» **ACTIVITY**
When the line with "ring dip: (362, 199)" appears below, start repeating lines exactly, and keep going through the line with "index pip: (462, 305)"; add nothing outside that span.

» **RECORD SET**
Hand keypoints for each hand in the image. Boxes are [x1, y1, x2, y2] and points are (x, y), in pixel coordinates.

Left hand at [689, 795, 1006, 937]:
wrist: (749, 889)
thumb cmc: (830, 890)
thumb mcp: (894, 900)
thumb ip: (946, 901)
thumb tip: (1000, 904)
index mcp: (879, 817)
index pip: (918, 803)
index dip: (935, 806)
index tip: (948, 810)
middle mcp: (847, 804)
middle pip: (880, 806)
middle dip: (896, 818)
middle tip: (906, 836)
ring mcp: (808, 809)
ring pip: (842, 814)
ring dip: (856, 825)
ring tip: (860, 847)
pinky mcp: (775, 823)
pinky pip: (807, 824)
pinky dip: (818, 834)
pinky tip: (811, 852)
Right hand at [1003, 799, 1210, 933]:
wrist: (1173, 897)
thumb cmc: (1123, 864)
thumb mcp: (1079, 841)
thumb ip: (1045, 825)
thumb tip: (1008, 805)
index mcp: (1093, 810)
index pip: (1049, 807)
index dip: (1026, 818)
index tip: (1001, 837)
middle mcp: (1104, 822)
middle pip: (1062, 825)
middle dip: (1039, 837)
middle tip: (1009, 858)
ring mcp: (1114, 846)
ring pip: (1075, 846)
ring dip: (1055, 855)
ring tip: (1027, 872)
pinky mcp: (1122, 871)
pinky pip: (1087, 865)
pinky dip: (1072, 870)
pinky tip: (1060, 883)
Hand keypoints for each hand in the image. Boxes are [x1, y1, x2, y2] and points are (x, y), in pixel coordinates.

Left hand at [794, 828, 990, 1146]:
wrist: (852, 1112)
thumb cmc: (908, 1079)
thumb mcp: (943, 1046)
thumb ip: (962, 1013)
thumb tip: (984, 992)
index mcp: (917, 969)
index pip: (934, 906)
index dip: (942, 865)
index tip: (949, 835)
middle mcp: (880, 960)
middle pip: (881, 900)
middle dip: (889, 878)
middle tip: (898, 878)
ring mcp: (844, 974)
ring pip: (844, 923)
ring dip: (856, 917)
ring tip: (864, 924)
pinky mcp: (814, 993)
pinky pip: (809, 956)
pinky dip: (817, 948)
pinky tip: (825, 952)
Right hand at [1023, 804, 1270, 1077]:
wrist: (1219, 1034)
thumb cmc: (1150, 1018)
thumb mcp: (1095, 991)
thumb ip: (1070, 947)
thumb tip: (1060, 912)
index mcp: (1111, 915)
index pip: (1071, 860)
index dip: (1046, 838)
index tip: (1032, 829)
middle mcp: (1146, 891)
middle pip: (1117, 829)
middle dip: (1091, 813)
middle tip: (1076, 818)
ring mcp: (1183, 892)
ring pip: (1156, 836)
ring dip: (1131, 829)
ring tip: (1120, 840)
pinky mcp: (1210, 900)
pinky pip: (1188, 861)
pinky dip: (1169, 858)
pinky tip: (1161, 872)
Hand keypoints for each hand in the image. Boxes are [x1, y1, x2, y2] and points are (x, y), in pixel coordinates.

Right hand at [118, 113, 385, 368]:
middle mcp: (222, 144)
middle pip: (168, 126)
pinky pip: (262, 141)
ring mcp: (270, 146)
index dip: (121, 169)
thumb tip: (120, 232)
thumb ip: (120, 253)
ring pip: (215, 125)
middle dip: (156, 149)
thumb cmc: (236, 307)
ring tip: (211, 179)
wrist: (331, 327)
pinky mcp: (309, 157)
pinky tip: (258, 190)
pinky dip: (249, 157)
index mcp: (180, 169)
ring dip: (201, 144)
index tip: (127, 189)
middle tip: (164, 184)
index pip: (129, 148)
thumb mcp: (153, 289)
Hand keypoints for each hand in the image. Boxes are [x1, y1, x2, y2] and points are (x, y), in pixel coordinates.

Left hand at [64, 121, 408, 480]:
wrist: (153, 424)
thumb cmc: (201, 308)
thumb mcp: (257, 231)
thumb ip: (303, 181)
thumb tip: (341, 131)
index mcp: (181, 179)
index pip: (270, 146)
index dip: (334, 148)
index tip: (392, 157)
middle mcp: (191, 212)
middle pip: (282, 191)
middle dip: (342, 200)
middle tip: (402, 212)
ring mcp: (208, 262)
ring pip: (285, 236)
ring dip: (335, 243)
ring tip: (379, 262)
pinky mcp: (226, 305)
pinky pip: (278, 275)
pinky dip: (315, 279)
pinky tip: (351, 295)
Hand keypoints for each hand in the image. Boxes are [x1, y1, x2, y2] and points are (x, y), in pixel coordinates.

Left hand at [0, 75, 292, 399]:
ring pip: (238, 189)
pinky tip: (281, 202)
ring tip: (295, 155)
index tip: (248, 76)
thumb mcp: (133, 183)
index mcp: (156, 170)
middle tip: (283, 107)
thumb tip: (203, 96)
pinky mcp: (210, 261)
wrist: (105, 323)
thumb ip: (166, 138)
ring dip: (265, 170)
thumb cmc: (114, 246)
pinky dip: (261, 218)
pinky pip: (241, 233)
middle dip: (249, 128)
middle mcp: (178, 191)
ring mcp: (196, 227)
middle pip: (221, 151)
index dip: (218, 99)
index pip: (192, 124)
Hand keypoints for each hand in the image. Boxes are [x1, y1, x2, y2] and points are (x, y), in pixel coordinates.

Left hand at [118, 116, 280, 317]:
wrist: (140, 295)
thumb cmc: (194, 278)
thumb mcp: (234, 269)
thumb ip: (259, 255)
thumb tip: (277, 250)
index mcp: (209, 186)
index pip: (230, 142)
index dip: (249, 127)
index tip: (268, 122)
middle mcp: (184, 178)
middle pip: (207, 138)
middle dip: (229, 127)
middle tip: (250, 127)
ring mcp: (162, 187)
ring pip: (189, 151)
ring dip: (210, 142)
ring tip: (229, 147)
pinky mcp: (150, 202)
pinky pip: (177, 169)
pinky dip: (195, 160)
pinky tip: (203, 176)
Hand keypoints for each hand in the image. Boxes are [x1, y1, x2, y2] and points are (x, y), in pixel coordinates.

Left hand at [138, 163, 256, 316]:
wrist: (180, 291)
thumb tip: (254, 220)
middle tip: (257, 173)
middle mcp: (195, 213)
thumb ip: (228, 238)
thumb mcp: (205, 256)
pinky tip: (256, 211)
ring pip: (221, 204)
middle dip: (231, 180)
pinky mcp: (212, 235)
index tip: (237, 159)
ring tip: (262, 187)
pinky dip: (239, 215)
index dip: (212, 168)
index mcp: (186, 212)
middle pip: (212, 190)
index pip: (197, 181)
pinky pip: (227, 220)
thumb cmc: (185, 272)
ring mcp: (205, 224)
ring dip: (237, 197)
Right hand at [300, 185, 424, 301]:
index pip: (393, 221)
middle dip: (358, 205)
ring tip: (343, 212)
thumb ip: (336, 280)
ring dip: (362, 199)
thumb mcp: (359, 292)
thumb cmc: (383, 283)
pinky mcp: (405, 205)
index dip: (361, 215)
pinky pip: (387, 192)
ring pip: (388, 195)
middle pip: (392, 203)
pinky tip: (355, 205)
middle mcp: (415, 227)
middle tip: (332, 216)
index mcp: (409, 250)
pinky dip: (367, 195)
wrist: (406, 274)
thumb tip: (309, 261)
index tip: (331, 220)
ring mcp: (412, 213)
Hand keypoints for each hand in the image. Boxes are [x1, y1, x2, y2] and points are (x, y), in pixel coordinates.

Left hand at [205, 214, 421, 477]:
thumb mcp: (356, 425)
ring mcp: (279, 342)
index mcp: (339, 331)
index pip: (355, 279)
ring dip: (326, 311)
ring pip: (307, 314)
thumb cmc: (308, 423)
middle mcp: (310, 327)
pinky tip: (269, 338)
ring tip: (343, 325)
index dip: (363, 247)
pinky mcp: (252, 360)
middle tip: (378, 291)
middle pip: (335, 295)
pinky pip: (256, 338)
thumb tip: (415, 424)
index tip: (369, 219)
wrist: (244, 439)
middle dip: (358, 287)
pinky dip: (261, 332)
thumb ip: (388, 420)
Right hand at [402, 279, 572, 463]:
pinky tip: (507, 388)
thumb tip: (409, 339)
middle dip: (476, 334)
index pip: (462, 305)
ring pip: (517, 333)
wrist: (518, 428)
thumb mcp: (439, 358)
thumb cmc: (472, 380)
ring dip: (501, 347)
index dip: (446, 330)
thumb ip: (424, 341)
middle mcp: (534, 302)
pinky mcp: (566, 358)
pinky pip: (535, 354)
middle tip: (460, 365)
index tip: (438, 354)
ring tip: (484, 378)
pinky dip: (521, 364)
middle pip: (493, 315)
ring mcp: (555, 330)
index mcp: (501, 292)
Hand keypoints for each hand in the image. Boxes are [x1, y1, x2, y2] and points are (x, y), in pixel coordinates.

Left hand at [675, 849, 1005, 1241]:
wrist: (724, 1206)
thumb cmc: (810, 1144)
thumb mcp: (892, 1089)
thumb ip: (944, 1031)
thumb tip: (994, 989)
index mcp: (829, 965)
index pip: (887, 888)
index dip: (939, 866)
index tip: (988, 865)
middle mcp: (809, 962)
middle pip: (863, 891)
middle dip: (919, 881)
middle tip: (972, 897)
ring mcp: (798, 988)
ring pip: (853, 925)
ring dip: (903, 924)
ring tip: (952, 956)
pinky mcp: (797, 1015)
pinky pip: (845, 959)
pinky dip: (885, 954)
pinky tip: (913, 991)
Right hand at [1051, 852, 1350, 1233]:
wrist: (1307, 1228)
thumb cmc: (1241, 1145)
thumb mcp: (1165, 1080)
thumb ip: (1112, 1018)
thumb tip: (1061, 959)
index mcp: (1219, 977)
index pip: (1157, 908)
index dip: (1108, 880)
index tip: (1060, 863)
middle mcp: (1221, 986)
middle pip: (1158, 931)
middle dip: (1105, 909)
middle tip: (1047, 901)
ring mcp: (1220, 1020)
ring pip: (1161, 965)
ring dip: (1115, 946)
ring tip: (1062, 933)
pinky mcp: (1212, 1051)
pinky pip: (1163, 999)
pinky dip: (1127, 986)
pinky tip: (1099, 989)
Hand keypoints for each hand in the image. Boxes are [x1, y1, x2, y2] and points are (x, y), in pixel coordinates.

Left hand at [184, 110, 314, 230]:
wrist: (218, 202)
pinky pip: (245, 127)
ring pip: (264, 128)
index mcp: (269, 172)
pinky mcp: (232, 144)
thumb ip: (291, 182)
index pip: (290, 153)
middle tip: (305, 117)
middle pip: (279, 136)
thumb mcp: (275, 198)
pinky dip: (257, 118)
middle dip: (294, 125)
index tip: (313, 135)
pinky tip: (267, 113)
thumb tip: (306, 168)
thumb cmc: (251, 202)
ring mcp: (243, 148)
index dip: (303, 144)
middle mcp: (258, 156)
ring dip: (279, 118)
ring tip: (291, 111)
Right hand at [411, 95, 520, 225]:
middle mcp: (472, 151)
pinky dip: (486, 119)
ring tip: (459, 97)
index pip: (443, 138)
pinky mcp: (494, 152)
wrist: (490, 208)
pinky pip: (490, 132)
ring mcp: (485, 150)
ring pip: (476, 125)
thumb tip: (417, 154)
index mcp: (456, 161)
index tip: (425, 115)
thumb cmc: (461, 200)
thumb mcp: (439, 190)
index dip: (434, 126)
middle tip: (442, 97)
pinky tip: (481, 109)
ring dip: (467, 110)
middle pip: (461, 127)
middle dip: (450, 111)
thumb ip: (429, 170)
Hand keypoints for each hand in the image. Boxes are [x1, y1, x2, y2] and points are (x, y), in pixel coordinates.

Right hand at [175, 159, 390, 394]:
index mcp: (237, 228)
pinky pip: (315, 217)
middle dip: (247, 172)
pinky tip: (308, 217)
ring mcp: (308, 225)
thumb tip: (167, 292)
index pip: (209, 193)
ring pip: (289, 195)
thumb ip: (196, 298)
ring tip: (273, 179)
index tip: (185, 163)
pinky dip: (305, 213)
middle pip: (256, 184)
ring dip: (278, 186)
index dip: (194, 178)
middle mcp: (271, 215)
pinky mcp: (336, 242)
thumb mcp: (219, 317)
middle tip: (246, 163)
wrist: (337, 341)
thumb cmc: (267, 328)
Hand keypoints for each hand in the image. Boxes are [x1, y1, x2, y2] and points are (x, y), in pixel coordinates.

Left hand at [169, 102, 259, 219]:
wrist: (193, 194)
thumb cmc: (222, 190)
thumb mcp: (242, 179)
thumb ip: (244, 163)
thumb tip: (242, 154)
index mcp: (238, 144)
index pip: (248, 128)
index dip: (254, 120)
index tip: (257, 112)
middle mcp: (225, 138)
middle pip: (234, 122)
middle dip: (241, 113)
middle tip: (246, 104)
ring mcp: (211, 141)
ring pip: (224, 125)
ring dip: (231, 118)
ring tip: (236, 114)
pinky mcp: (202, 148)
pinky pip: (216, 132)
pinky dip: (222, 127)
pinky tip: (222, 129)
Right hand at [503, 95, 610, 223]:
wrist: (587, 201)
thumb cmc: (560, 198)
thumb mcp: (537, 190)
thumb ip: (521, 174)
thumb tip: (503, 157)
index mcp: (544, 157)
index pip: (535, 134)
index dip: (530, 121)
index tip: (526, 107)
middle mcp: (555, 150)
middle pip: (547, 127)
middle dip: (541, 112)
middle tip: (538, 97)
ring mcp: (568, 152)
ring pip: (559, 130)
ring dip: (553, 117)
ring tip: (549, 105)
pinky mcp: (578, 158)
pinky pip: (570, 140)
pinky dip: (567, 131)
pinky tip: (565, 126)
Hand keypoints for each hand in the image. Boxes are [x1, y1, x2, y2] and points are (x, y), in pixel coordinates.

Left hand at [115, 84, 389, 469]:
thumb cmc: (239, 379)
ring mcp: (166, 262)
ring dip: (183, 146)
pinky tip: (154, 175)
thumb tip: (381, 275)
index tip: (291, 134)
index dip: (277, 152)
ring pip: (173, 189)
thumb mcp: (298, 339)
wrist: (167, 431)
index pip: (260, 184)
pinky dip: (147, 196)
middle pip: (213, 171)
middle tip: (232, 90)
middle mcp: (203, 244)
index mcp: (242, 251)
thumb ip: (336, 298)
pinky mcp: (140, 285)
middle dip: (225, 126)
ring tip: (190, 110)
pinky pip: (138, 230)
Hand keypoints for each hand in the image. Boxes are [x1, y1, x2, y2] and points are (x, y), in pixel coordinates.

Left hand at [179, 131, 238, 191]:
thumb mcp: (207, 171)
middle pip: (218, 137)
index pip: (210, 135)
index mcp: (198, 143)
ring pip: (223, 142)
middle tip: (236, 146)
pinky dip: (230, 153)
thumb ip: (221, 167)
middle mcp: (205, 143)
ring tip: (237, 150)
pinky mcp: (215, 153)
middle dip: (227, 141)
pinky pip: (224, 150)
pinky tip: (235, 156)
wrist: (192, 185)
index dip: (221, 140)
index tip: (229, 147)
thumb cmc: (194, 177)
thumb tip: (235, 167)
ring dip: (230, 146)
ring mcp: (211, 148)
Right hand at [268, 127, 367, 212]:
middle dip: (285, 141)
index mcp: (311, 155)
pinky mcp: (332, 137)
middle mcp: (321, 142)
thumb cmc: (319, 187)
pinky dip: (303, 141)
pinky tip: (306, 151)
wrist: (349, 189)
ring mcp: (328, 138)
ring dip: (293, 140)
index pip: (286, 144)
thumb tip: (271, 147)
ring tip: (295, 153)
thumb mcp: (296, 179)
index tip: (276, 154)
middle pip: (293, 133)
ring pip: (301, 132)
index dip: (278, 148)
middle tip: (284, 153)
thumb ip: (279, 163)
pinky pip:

» **RESULT**
ring dip: (362, 199)
thumb mcp: (359, 292)
thumb cmc: (383, 283)
pinky mcp: (405, 205)
index dip: (361, 215)
pinky pip: (387, 192)
ring pip: (388, 195)
middle pip: (392, 203)
pinky tip: (355, 205)
middle mcp: (415, 227)
middle tip: (332, 216)
index mcp: (409, 250)
pinky dip: (367, 195)
wrist: (406, 274)
thumb tip: (309, 261)
index tip: (331, 220)
ring mcp: (412, 213)
Hand keypoints for each hand in the image. Boxes are [x1, y1, x2, y2] and points are (x, y), in pixel coordinates.

Left hand at [205, 214, 421, 477]:
thumb mcp: (356, 425)
ring mcp: (279, 342)
index mcp: (339, 331)
index pip: (355, 279)
ring dip: (326, 311)
ring pip: (307, 314)
thumb cmc: (308, 423)
middle mcp: (310, 327)
pinky tip: (269, 338)
ring tip: (343, 325)
index dip: (363, 247)
pinky mcp: (252, 360)
middle tip: (378, 291)
middle pip: (335, 295)
pinky pip: (256, 338)
thumb tip: (415, 424)
index tip: (369, 219)
wrist: (244, 439)
middle dip: (358, 287)
pinky dip: (261, 332)
thumb ip: (388, 420)
Right hand at [402, 279, 572, 463]:
pinky tip: (507, 388)
thumb tip: (409, 339)
middle dip: (476, 334)
index pip: (462, 305)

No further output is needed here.